It looks like it is on the inside edge of the show so my guess is that it was scrapping against you pedal. As for being scraped up well it is going to happen. I have carbon fiber in the sole of my Specialized BG shoes and it has scratches in it and looks pretty scrapped up from rocks and pedals but I have had them for a few years.


----------



## Andrea138 (Mar 25, 2009)

Which foot do you unclip when you stop for traffic?


----------



## dr.mediocre (Sep 22, 2006)

My S-Works carbon have abrasions around the cleat and on the inside of the left foot. They have not flaked at all though nor has it spread past any of the contact points. Your left shoe looks like it is hitting something, not like it is just flaking IMO.


----------



## mimi1885 (Aug 12, 2006)

I think it just the thin film that protect the outer layer of the carbon weave it's more for showroom than anything. It does not effect the performance the shoes still feel as stiff as when it's new. Full carbon sole is not the best shoes unless you are either in the pedal or off the bike anywhere else on the pedal it just feel too slippery.

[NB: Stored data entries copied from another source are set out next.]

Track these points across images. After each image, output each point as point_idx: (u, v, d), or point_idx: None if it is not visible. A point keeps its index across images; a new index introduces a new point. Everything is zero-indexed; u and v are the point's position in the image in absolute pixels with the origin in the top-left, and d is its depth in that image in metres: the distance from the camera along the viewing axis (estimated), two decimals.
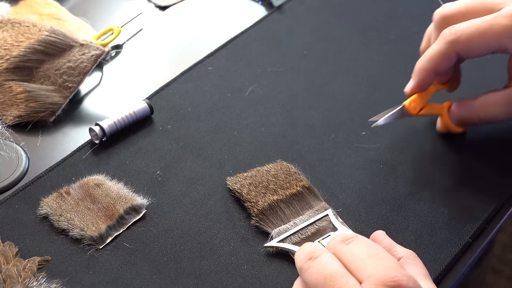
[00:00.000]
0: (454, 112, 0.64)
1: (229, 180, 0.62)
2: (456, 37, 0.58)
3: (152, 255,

Here's the pic of my M-300 and R-300 I bought them at about the same time.


----------



## smdb01us (Mar 22, 2011)

Yeah, I would say that is normal. I have about a year with my Furys...


----------



## Veda (Dec 17, 2009)

Which is why I would never ever buy a carbon soled mtb shoes...


----------



## Sizzler (Sep 24, 2009)

Quick update: shoes still peel a bit but are holding up really well otherwise, very satisfied!


----------



## vaultbrad (Oct 17, 2007)

Epoxy is your friend if you are concerned that it could fail there(unlikely). Just put a bit on the delam area.


----------



## whoda*huck (Feb 12, 2005)

There's no de-lamination, it's just the clear coat flaking off.
For as much as they cost, didn't they come with toe spikes?


----------



## b-kul (Sep 20, 2009)

whodaphuck said:


> There's no de-lamination, it's just the clear coat flaking off.


yep, just looks like a crappy clear coat job to me, no reason to get too worried.


----------